Há um ano, eu recebi um diagnóstico que mudou minha vida, rotina e a forma que enxergo o mundo. Parece que entendi o porquê sentia aquela sensação de não pertencimento. Entretanto, veio o luto do que era, uma parte de mim morreu e tive que procurar uma nova versão de mim.
Procurar os caquinhos de vidro que coletaram da minha experiência do passado e montar um novo mosaico de que formaria a minha nova personalidade. Resgatando algumas características que tinha e desapareceram, para agradar alguns, e buscando novas para me deixar confortável.
Com o diagnóstico certo, consegui finalmente alinhar o meu tratamento. Depois, criei um perfil no Instagram que fala das minhas vivências e, percebi, novas experiências boas e muito ruins. O capacistismo, agora, está mais nítido, como água cristalina, apesar de hoje as pessoas temerem de me chamar de pombona.
Sim, os olhares tortos e capacitismos estão mais evidentes. Todo dia sempre tem alguém para dizer o que está acontecendo comigo é uma doença (não é) da moda, que estou inventando ou usando de muleta para realizar algumas ações na minha vida.
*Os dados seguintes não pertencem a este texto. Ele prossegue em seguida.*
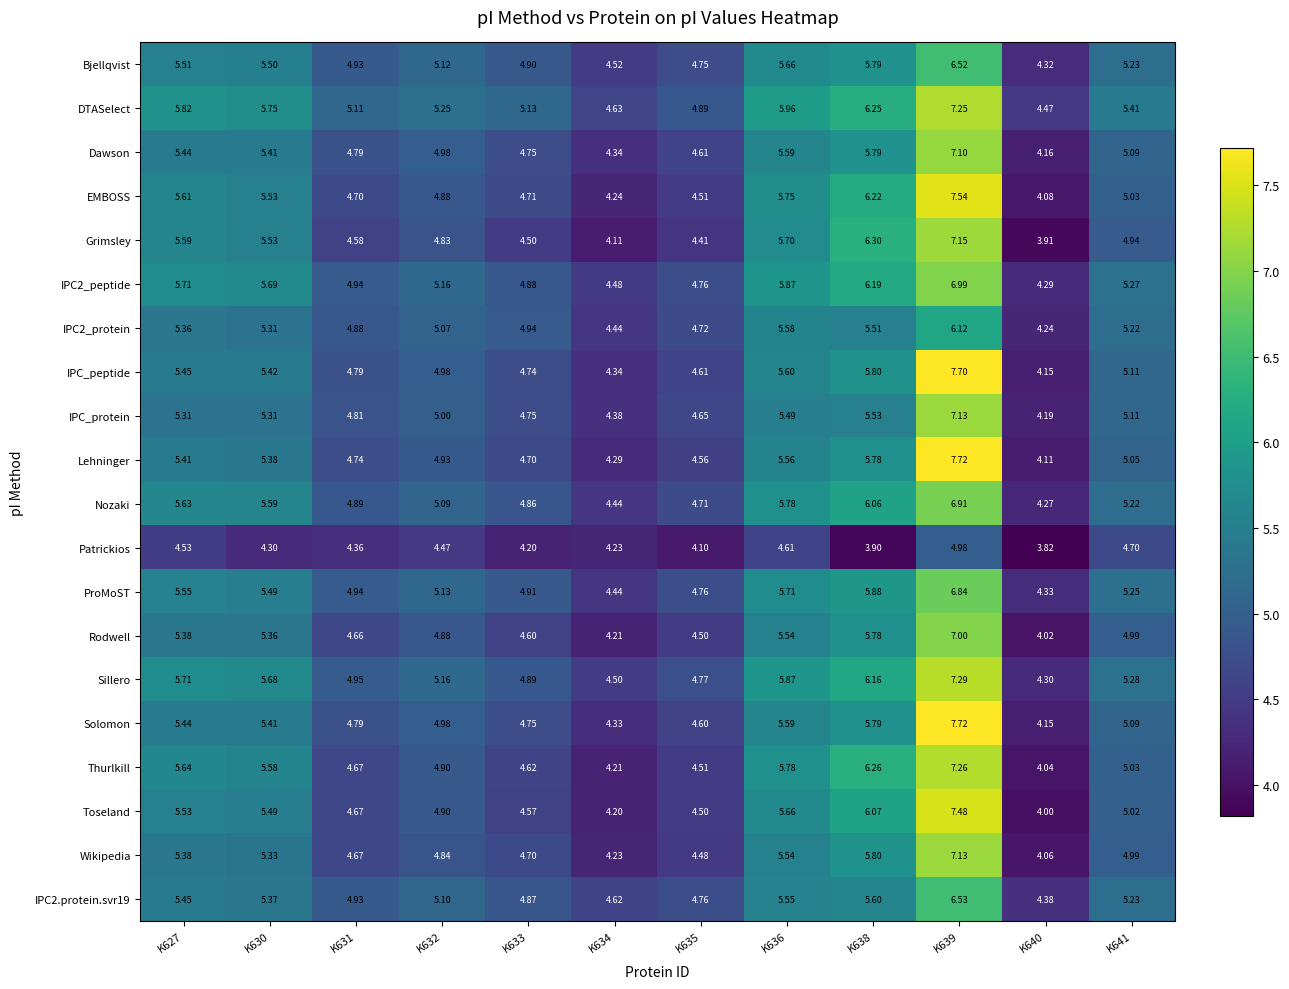

Is the value of Patrickios at K641 greater than the value of IPC2_peptide at K641?

No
É cansativo fazer perícias, gente julgando você na fila preferencial ou questionar o porquê está pagando meia-entrada se não tem a carteirinha de estudante.
Seria mais fácil se o meu mundo fosse neurotípico, seguisse caixinhas específicas e tivesse um caminho social cheio de amigos e felizes. Mas, a vida não me proporcionou isso e terei um longo caminho para recuperar aquela criança e adolescente ferida pela neurodivergência não-descoberta e evitar novos problemas na vida adulta.
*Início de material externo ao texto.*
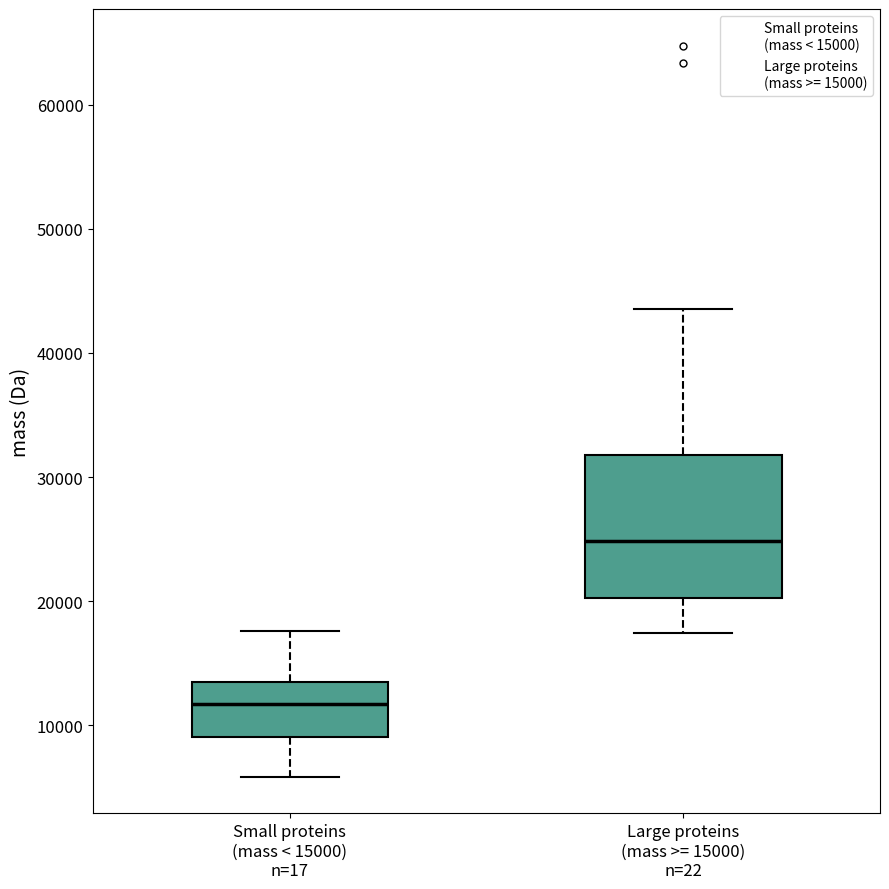

Reading left to right, read every box against the y-axis: the position of its median line, the range the box covers, and the ends of its whiskers. The values are not printed on the chart, so give them approximately, as read against the axis.

Small proteins (mass < 15000) n=17: median 12000, box 9000 to 14000, whiskers 6000 to 18000
Large proteins (mass >= 15000) n=22: median 25000, box 20000 to 32000, whiskers 17000 to 44000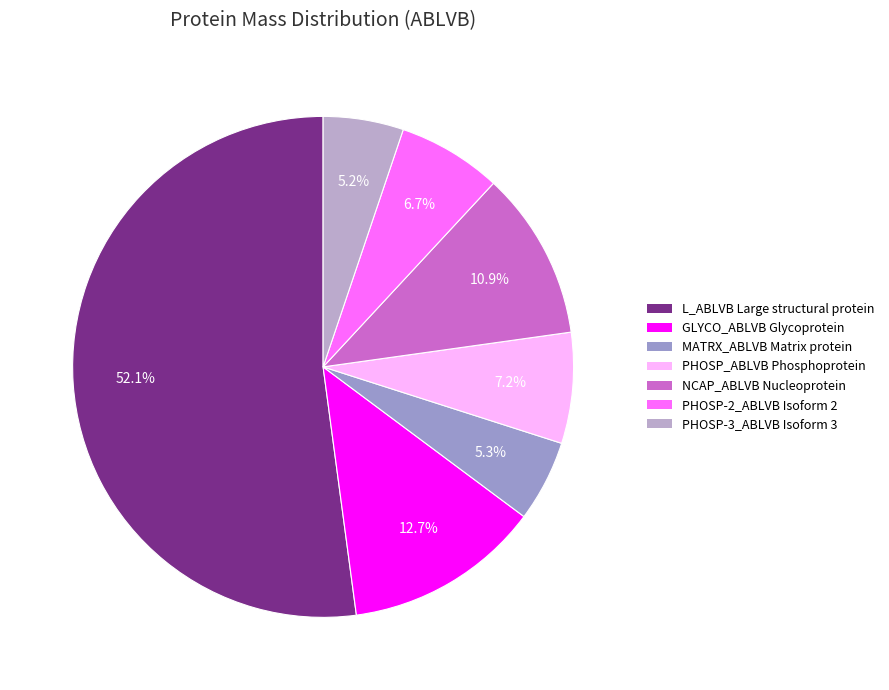

What percentage is the GLYCO_ABLVB Glycoprotein slice, to the nearest percent?

13%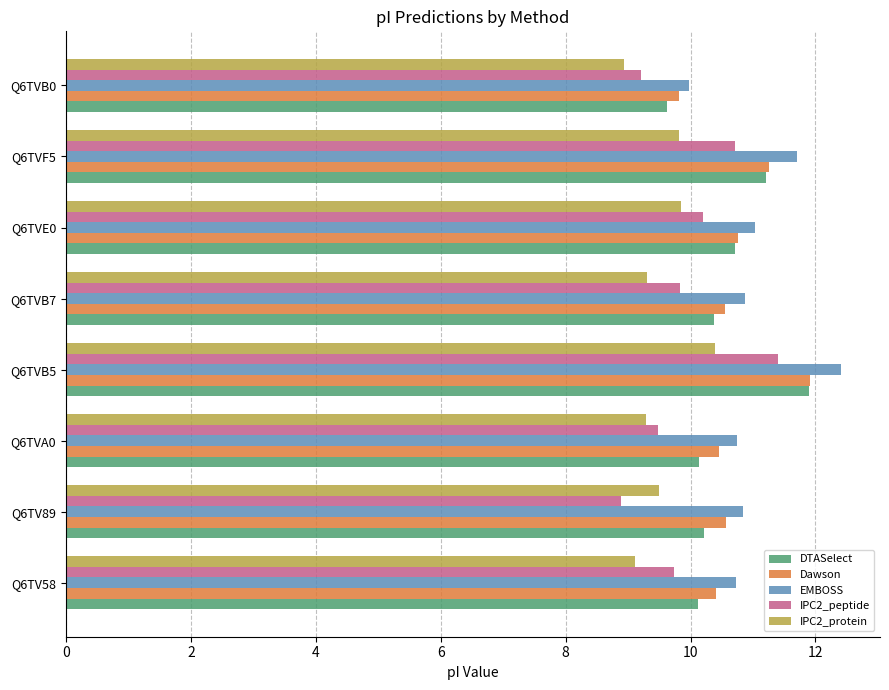

Between Q6TVA0 and Q6TVB5, which series saw the biggest shift?

IPC2_peptide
Caso tenha descoberto agora, assim como minha pessoa, digo que é um longo caminho. Alguns momentos você sente alívio, outros tem muita raiva do porquê não ter sido descoberto antes. Fico feliz que as crianças podem fazer tratamento o mais cedo possível, para não chegar aonde cheguei.
O autismo, como todos nós sabemos, não tem cura, nasci assim, mas vou procurar o melhor tratamento para que eu tenha fome de viver e conseguir continuar dessa forma.